While moving to a virtual setting did alleviate barriers caused by the inability to meet in person due to the pandemic, there have been documented challenges in engaging older Latino adults virtually, as they may have limitations to online communications [21]. One of the main strengths of our study was the ability to reach our sample of Spanish-speaking participants. The participants were engaged throughout the sessions, provided input on their learnings and suggestions for materials, and overall enjoyed the virtual BCT process. However, several potential participants were unable to participate due to lack of access to a computer or Zoom, thus, the generalizability of our findings may be limited to individuals who are either comfortable with a computer/smart phone or have household members who are able to help them. Additionally, the relatively high scores given to the quantitative participant experience questions may include a level of response bias as the patients and staff of the FQHC were known and may have wanted to provide socially desirable responses.

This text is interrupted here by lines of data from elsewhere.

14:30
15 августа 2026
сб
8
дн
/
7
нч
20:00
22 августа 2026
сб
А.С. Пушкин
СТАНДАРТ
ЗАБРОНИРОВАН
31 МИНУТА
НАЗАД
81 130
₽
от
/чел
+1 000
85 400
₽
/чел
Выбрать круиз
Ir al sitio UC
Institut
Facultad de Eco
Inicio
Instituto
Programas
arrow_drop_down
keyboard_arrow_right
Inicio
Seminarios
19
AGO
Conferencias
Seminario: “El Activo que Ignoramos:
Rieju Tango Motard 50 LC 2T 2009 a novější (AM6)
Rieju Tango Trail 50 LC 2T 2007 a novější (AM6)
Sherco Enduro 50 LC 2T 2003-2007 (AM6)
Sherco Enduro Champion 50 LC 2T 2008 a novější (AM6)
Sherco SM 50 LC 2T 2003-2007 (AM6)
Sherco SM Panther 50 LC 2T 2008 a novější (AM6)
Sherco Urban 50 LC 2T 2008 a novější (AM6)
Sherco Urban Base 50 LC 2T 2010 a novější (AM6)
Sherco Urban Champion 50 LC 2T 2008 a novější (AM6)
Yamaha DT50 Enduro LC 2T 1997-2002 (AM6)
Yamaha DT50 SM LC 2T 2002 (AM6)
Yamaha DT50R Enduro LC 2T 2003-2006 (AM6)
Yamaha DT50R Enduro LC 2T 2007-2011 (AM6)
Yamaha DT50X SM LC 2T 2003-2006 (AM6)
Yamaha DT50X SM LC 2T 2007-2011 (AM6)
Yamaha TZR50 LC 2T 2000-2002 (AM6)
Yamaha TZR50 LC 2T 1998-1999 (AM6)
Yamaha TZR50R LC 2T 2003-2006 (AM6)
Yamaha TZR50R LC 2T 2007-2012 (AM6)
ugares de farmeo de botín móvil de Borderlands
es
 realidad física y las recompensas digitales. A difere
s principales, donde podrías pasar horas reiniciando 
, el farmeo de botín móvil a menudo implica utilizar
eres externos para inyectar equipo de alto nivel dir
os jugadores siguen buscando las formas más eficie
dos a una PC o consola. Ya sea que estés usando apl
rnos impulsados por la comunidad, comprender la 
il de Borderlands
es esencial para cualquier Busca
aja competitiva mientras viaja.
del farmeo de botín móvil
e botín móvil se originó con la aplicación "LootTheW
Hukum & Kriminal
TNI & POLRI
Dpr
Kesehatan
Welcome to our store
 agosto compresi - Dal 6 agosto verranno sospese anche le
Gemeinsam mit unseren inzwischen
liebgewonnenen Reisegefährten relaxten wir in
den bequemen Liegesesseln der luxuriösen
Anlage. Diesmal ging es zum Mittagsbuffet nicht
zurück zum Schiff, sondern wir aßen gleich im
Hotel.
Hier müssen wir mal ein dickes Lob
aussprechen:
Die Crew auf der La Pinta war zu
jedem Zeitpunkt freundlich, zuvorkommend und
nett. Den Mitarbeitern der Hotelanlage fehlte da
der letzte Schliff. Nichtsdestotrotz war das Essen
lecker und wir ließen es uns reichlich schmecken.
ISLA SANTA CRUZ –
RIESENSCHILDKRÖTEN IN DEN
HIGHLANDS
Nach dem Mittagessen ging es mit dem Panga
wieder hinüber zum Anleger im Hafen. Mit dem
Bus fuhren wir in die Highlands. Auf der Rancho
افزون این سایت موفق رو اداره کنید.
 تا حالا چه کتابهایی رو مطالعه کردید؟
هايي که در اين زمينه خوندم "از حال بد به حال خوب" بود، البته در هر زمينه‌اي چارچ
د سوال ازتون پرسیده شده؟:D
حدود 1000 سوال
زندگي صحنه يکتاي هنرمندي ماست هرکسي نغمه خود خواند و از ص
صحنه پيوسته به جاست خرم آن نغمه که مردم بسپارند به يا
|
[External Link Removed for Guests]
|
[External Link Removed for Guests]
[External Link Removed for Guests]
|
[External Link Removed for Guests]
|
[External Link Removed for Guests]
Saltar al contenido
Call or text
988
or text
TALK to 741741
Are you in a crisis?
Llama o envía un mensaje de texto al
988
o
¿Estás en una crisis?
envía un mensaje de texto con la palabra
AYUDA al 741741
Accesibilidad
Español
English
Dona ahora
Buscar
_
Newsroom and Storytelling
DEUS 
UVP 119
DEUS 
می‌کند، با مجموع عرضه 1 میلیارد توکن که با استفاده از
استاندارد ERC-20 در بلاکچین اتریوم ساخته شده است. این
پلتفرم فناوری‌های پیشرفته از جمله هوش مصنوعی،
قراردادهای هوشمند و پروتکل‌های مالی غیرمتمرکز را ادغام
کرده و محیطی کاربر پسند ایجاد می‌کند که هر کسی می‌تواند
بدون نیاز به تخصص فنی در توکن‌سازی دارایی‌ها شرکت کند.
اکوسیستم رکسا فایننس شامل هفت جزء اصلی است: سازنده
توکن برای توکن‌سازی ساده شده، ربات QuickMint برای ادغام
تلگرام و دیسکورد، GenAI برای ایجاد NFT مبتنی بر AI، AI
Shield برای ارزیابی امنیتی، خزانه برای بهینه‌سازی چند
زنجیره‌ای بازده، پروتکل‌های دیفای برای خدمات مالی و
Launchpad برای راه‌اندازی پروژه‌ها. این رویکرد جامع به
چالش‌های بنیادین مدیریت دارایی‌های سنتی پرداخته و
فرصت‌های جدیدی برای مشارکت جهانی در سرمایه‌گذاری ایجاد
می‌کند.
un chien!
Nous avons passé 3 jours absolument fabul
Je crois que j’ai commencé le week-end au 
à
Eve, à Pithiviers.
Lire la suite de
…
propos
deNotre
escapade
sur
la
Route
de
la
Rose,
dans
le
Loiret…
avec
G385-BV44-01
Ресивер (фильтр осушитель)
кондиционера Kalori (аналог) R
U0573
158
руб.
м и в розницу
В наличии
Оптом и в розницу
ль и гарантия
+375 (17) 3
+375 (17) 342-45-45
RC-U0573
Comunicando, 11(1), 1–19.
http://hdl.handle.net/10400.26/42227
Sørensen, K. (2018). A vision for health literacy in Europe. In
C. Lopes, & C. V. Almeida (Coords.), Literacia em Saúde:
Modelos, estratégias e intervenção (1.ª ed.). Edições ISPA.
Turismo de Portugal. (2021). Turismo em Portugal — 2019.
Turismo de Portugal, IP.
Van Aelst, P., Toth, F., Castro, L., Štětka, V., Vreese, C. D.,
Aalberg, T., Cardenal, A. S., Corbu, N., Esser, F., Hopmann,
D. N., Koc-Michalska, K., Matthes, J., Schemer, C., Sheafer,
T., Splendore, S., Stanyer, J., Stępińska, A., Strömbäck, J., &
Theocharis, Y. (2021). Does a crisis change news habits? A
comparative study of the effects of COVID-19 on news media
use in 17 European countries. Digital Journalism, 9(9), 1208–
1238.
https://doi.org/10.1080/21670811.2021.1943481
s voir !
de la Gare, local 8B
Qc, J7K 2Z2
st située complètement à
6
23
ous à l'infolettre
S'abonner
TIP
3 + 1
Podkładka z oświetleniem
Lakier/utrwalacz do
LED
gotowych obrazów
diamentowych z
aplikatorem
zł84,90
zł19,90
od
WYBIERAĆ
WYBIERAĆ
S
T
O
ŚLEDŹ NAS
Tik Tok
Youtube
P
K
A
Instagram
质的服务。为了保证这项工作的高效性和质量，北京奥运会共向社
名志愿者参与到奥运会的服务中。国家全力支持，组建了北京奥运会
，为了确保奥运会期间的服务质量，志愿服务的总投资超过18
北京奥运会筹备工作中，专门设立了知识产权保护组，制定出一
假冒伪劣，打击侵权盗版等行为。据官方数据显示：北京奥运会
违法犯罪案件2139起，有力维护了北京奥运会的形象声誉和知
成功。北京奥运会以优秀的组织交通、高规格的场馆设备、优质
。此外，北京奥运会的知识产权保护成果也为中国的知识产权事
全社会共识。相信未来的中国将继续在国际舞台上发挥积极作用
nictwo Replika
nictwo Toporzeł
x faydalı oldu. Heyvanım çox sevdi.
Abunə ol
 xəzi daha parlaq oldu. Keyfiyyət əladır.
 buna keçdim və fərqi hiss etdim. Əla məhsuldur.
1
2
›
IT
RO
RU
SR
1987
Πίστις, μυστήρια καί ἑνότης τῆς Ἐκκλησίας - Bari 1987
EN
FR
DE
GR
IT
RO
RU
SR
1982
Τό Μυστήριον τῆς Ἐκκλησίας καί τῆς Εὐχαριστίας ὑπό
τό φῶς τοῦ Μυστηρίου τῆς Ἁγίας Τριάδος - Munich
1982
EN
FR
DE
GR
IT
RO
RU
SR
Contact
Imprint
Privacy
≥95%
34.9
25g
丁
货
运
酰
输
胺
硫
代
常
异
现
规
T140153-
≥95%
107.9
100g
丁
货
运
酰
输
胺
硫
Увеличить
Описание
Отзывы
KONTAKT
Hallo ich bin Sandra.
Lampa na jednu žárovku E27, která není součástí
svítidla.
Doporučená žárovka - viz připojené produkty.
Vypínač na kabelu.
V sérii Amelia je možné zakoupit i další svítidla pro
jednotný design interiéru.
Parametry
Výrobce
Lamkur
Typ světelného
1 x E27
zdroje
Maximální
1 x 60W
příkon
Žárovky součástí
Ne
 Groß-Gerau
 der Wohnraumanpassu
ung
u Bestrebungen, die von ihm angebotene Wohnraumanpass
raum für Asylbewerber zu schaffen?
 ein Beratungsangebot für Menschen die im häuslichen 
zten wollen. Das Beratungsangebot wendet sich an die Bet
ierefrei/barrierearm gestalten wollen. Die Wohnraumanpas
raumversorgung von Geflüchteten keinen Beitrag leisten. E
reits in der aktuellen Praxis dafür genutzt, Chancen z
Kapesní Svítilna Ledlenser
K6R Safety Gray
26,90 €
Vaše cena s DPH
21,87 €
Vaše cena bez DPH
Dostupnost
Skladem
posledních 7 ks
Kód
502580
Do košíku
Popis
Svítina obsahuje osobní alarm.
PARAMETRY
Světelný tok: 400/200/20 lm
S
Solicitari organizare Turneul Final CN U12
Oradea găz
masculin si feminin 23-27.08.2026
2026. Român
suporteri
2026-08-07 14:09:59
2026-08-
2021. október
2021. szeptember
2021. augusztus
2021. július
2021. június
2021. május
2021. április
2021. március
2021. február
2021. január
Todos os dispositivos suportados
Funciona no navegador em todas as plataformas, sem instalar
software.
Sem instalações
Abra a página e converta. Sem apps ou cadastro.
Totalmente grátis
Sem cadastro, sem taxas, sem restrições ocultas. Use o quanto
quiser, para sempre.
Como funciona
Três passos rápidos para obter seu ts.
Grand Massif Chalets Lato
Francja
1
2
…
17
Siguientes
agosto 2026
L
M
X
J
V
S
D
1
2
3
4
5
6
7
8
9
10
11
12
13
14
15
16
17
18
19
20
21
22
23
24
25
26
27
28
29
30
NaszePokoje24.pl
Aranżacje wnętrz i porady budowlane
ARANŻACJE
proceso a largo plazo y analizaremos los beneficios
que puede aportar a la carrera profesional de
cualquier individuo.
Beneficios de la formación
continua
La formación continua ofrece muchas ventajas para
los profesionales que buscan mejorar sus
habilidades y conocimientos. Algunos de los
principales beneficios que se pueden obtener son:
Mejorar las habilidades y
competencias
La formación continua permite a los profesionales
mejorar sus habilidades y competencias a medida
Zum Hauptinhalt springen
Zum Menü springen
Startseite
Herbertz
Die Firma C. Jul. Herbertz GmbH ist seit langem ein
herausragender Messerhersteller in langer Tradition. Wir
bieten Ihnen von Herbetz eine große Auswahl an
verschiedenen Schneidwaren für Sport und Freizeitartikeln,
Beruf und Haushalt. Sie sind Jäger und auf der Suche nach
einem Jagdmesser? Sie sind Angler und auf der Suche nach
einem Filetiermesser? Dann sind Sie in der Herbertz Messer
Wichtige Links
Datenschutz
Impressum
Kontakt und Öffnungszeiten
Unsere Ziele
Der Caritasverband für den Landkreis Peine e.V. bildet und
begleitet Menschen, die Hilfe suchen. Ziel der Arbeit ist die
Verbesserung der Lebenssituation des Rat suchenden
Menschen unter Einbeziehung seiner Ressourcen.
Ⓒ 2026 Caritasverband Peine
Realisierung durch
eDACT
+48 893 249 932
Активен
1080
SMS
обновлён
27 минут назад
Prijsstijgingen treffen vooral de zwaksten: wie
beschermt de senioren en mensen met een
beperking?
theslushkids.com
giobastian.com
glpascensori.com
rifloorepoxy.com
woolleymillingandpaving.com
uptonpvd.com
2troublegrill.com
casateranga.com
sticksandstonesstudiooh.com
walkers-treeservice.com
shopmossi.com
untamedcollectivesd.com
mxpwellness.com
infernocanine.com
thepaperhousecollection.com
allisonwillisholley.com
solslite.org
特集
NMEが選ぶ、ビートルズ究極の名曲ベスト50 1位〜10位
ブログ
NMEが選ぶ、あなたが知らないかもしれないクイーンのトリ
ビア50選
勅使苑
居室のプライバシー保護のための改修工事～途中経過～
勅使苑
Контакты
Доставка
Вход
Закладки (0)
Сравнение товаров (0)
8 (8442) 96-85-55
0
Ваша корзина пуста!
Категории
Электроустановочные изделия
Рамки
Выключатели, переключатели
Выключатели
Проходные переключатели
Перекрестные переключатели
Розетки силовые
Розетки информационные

The success of virtual BCT is limited by the reach of participants who can attend, and while we were able to reach our recruitment target, the information gathered from the sessions may not extend beyond the specific population included in this study. Furthermore, the study included only women from an urban setting, making it difficult to generalize the findings to the larger Latino population. We recommend a more representative study, including participants across genders, to better understand factors related to the reach of virtual engaged work. Overall, our study demonstrates that it is feasible to offer adapted BCT in a virtual format and emphasizes the importance of a technical point of contact (POC) to provide support to potential participants.

Conclusion

Despite the challenges of adapting to a virtual format and the possibility of selection bias, community engagement continues to be important to public health. Our findings show that Spanish-speaking Latino patients and health center staff were able to engage in a virtual session and they had favorable reactions to the virtual program. We recommend ongoing public health emphasis on the use of virtual platforms for community engaged work in times when in-person engagements are not available.